Ailsbet’s lack of the traditional women’s magic has forced her to grow strong in other ways, surviving in her tyrannical father’s court while longing to live somewhere that music is more valued. In a neighboring kingdom, the princess Marissa loves her magic and looks forward to becoming a leader who can help her land. Diplomatic clashes between the two kingdoms will force both princesses to consider what they want and what they are willing to sacrifice for their kingdoms.
The characters in this book had great personalities, especially the two princesses who were both strong female leads in very different ways. Their family members and love interests also all had distinct and memorable personalities. Unusually for a YA book, the author was able to surprise me several times as characters reveled hidden depths; people unexpectedly died; or unanticipated complications arose. None of the surprises were bad or unbelievable and I enjoyed the novelty of being truly surprised by a story.
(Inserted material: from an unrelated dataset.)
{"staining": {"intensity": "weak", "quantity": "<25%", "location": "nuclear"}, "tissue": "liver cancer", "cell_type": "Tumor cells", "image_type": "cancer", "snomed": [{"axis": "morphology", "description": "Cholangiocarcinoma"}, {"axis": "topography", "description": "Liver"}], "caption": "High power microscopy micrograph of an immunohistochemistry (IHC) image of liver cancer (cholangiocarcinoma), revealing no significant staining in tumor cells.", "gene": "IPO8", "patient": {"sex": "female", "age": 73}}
Somehow despite loving the characters and the plot twists, I didn’t fall in love with the story as a whole. I enjoyed it, but it lacked a certain epic-ness. The world was interesting without being intricate and most background was given in a brief information dump at the beginning of the book. And while the characters were in a few dangerous situations, I never felt pulled to the edge of my seat worrying about them. In fact, a lot of their time was spent worrying about boys. To be fair, who they married was a matter of national importance. They weren’t just self-absorbed. However, the author did frame things in such a way that who they married seemed like the primary concern. Personally, I would prefer to spend time being concerned about their kingdoms. That said, I enjoyed reading this book and while it felt average, it had some strong points that could lead to a very good second book if their was some more action.